> **Records shown**:

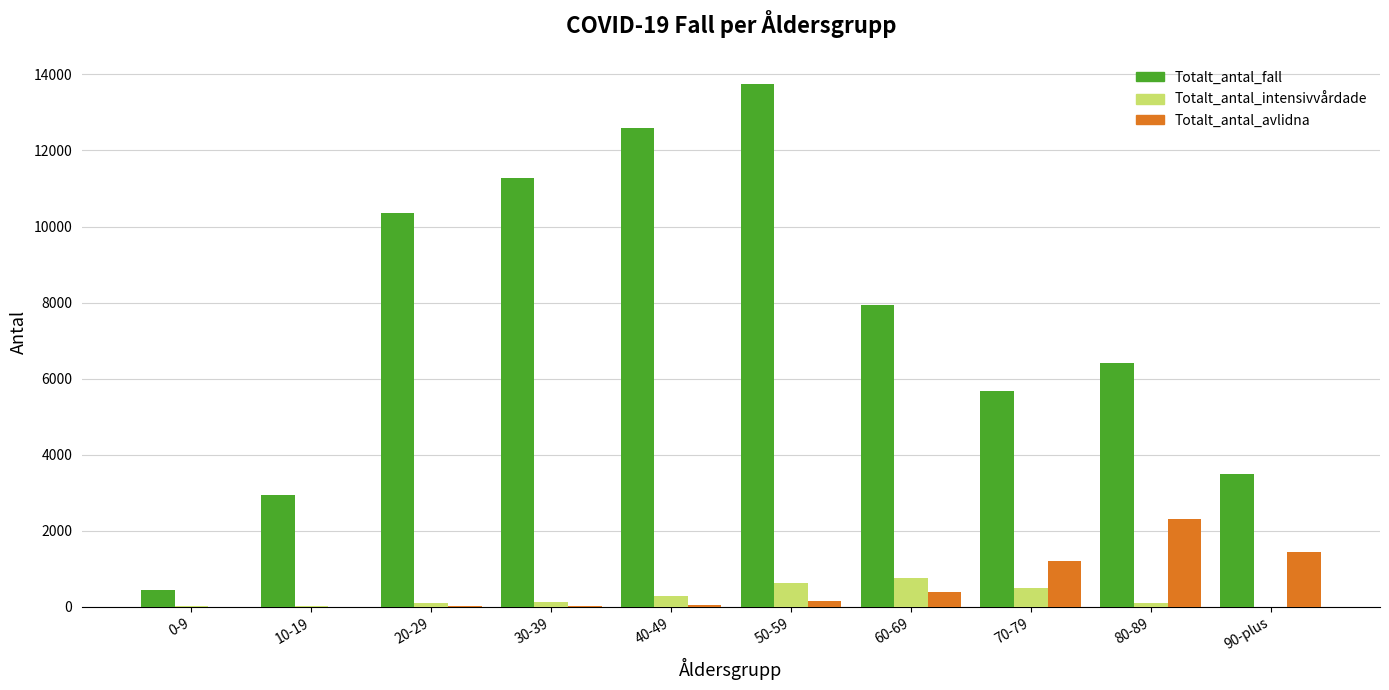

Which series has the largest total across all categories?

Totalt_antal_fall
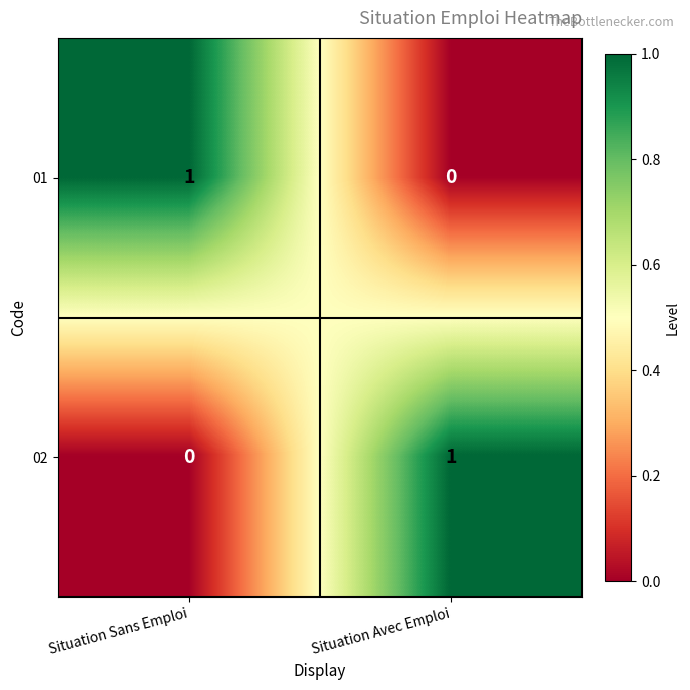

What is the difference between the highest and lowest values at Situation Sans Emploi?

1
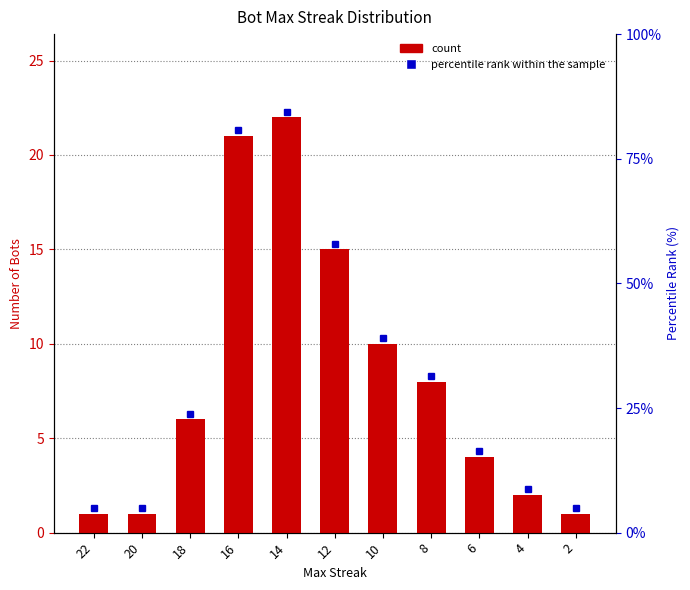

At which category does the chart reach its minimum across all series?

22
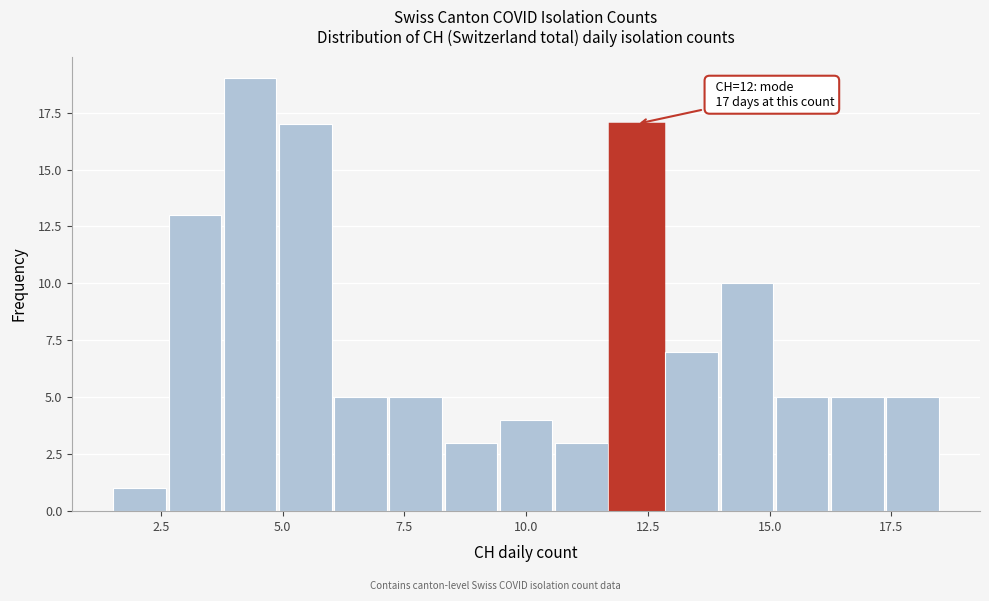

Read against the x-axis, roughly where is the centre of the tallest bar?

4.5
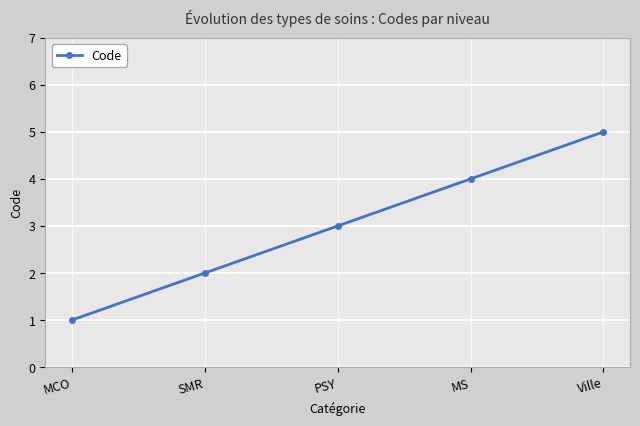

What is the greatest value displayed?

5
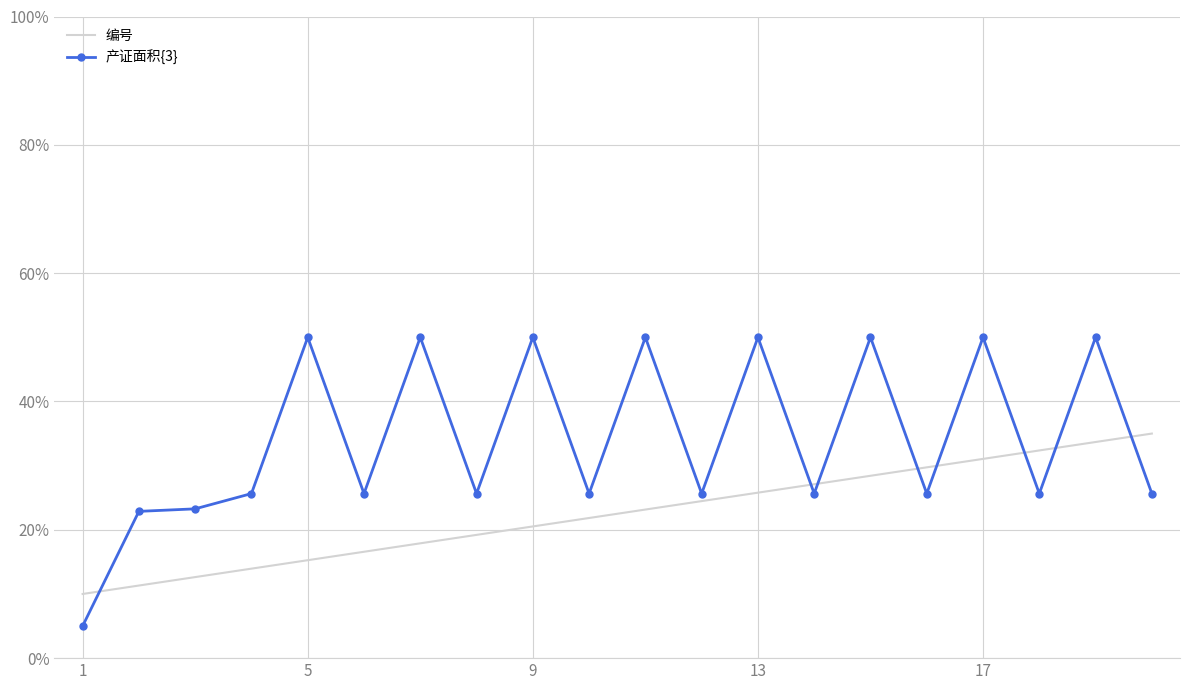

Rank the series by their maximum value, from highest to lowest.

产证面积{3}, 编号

> **What to do**:
Locate each line in the items above that contains the word "across" and copy it out. Case counts.

> **Reply to the exercise**:
Which series has the largest total across all categories?
At which category does the chart reach its minimum across all series?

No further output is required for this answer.